Each ahupuaʻa was, to some degree, a closed system, encompassing within its borders every kind of local climate and terrain, and therefore capable of producing everything its residents required to live. Subjects paid taxes to a local chief for the right to farm, hunt, or harvest fish.
The Hawaiians believed the relative self-sufficiency of the ahupuaʻa maintained a crucial balance and interconnectedness. A problem in any one section affected every person’s ability to have access to life’s necessities.
Integral to the system was a concept called kuleana (koo-lee-AH-na), which translates as “responsibility” but refers specifically to a reciprocal relationship. People were responsible for caring for the land, which in turn was responsible for producing necessities of life.
Kuleana even extended to social relations. In return for the taxes paid to work the land, the chief was expected to maintain harmony.
Kuleana, Connors realized, was a local value she had internalized as a child and held close throughout her life. “Growing up here, whether you’re native Hawaiian or not, it’s just something you’re taught,” she said. “What people call a circular economy, we call an island economy.”
In its own way, the Aloha+ Challenge dashboard provides an outlet for a geographic approach as vivid as any map. With the ahupuaʻa system in the distant past, the dashboard treats the state of Hawaiʻi as a kind of single massive ahupuaʻa. To look at the dashboard—to see the goals and the progress made—is to witness an island community striving to create and maintain balance.
So far, according to the dashboard, environmental goals, especially clean energy transformation, are where the state is making the most progress. Benchmarks for renewable electricity, average fuel use, greenhouse gas emissions, and overall fuel use are on track for the 2030 goal. For the natural resource management goal, the amount of watershed forest area is already nearing the target, though water conservation and reuse measures need improvement.
The more human-centered parts of the dashboard, particularly those measuring livability and resilience, reveal the elusiveness of kuleana in a complex global economy; not surprising in a state with one of the highest supplemental poverty rates (a metric that weighs cost of living) and the nation’s largest per capita unhoused population.

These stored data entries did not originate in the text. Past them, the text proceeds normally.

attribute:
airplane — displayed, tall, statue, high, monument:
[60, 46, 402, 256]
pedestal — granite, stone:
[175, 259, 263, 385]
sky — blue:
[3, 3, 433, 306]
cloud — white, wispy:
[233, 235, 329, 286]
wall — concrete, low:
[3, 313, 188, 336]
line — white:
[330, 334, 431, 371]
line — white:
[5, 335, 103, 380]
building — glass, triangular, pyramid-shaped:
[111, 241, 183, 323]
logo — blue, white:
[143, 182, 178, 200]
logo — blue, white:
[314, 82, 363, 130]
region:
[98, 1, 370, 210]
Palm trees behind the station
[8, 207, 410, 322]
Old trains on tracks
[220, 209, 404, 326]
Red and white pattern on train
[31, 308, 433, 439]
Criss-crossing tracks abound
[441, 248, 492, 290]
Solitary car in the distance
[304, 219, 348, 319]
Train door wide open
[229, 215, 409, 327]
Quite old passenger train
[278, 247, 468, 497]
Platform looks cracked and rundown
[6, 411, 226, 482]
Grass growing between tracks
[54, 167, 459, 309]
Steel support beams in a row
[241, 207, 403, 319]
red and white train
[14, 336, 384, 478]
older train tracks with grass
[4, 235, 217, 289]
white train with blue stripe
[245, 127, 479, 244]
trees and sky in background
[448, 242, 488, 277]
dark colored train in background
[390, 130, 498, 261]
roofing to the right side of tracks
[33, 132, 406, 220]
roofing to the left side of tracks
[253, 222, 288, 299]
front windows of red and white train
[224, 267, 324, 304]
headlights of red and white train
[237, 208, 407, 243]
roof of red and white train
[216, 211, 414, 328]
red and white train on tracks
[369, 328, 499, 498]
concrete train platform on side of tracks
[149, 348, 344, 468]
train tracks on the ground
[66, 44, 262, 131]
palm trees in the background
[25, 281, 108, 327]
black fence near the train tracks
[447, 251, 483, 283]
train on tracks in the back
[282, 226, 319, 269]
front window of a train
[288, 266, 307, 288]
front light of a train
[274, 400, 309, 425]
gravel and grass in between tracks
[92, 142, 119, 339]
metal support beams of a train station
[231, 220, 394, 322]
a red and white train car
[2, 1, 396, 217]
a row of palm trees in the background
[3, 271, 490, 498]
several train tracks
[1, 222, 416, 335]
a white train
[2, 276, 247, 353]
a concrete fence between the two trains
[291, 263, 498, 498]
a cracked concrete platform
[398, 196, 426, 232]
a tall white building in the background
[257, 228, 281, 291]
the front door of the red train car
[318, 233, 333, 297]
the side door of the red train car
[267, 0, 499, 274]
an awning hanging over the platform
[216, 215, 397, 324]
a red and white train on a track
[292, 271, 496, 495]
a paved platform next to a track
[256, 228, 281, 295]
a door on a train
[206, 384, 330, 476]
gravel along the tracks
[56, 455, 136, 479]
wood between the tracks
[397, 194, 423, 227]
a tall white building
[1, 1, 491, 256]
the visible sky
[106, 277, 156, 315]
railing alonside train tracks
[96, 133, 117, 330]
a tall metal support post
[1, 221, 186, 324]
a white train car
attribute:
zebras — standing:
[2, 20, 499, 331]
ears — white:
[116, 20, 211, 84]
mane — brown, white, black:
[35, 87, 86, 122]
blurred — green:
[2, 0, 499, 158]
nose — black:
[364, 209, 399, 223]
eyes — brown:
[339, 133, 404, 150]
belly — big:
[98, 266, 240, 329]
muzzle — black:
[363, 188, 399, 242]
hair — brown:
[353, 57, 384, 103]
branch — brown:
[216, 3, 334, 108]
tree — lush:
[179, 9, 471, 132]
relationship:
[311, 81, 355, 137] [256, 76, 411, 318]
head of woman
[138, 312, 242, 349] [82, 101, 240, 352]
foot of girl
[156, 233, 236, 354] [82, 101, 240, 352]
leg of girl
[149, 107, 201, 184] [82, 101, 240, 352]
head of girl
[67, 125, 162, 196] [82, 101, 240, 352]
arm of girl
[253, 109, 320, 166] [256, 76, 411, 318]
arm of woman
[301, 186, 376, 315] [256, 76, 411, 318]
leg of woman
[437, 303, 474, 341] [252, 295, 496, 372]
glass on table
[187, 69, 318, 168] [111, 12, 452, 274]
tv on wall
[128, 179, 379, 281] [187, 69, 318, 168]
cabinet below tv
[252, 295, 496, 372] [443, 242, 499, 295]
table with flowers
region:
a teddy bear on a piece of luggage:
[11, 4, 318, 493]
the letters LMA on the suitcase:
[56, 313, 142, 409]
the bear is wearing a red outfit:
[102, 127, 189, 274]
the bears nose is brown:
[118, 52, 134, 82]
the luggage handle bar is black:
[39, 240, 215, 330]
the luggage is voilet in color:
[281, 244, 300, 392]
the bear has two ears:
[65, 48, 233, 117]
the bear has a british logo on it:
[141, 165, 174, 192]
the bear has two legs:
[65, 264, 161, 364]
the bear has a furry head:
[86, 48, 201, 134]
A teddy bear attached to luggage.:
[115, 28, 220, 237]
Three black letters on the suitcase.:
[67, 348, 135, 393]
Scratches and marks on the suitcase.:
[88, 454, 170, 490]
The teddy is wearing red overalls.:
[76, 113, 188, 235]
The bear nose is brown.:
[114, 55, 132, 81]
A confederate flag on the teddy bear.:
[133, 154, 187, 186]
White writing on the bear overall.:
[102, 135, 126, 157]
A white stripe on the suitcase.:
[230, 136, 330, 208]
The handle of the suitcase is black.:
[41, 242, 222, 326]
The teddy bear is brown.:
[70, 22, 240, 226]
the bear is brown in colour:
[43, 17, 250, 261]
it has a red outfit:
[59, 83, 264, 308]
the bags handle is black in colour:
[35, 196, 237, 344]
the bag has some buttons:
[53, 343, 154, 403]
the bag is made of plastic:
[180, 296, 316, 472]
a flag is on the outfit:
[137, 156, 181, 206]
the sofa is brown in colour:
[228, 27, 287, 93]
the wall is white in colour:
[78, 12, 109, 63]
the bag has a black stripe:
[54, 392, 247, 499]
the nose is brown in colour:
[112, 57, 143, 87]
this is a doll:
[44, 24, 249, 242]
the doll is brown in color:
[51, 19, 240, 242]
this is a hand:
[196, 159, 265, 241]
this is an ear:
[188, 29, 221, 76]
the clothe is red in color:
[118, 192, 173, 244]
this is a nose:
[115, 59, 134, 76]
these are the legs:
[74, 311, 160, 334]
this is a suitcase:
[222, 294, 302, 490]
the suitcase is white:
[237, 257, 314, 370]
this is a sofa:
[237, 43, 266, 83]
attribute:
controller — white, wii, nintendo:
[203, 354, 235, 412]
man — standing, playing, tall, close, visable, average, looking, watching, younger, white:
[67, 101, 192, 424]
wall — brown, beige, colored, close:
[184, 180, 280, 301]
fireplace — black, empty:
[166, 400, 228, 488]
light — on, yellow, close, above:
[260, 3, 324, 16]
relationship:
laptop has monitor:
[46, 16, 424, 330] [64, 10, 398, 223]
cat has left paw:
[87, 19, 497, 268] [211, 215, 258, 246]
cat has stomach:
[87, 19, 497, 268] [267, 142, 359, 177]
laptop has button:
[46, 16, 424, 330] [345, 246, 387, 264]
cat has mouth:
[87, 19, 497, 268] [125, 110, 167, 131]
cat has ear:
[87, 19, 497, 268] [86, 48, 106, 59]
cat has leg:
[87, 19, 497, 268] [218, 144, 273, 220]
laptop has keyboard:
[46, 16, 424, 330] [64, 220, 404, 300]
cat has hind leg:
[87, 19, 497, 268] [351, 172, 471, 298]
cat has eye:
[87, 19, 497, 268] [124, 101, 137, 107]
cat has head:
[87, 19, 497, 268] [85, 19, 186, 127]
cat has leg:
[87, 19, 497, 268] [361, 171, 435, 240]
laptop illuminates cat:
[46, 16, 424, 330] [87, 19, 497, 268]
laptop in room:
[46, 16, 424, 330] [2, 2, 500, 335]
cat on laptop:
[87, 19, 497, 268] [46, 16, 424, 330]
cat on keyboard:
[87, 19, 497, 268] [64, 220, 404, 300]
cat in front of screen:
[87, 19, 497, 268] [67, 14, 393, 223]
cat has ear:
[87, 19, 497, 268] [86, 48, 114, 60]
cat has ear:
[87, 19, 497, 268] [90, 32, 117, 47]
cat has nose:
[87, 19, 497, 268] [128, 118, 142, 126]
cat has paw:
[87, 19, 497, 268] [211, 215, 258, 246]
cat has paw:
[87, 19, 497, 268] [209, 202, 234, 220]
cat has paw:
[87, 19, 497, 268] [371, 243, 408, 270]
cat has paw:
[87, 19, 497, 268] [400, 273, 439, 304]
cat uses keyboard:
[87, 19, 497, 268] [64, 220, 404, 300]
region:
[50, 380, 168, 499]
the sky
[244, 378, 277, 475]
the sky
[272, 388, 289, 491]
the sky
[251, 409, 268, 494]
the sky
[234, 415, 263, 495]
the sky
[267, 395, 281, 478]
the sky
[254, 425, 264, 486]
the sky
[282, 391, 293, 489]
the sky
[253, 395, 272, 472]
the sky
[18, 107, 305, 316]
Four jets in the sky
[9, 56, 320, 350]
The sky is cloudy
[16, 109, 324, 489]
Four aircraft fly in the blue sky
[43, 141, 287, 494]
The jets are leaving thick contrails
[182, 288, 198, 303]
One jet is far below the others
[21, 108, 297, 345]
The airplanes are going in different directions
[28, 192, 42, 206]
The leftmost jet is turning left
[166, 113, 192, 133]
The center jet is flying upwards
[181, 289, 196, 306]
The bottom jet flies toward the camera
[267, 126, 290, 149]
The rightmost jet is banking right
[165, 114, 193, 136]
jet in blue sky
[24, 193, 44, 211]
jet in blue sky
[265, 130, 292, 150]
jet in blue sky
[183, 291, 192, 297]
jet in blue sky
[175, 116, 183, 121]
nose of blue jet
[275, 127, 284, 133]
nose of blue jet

Look closely, and the dashboard even tells stories about Hawaiʻi’s history. The goal of increasing agricultural acreage and doubling local food production has lagged. The reasons are complex, but partially reflect the many decades when most farmland was owned by a few large companies producing commodities, such as sugar and pineapple, primarily for export.
In 2018, a few years after the finalization of the SDGs, the UN decided a local approach was the best hope for achieving the goals by 2030. In the same way that island nations had set their own benchmarks years before the SDGs, it was important to let localities take the initiative in helping to reach global goals.
To highlight places where this approach was yielding strong dividends, the UN designated Local2030 hubs around the world, including cities in Sweden, Brazil, Japan, and the United Kingdom. Hawaiʻi Green Growth is the only Local2030 hub among North American nations, and the only island hub in the world.
HGG is currently helping to link islands across the globe, from Guam and Puerto Rico to Ireland and Grenada, as part of the Local2030 Islands Network. The goal, Connors explained, is “to see US leadership through an island lens.”
In 2014, the UN honored Thomas Remengesau, the Palau president whose example sparked the global island activisim that continues today, with its highest environmental accolade, the Champion of the Earth award.
“To solve the SDGs, I believe you need to think like an islander,” Connors said, before quoting an aphorism she attributes to Remengesau: “we’re all islanders on Island Earth.”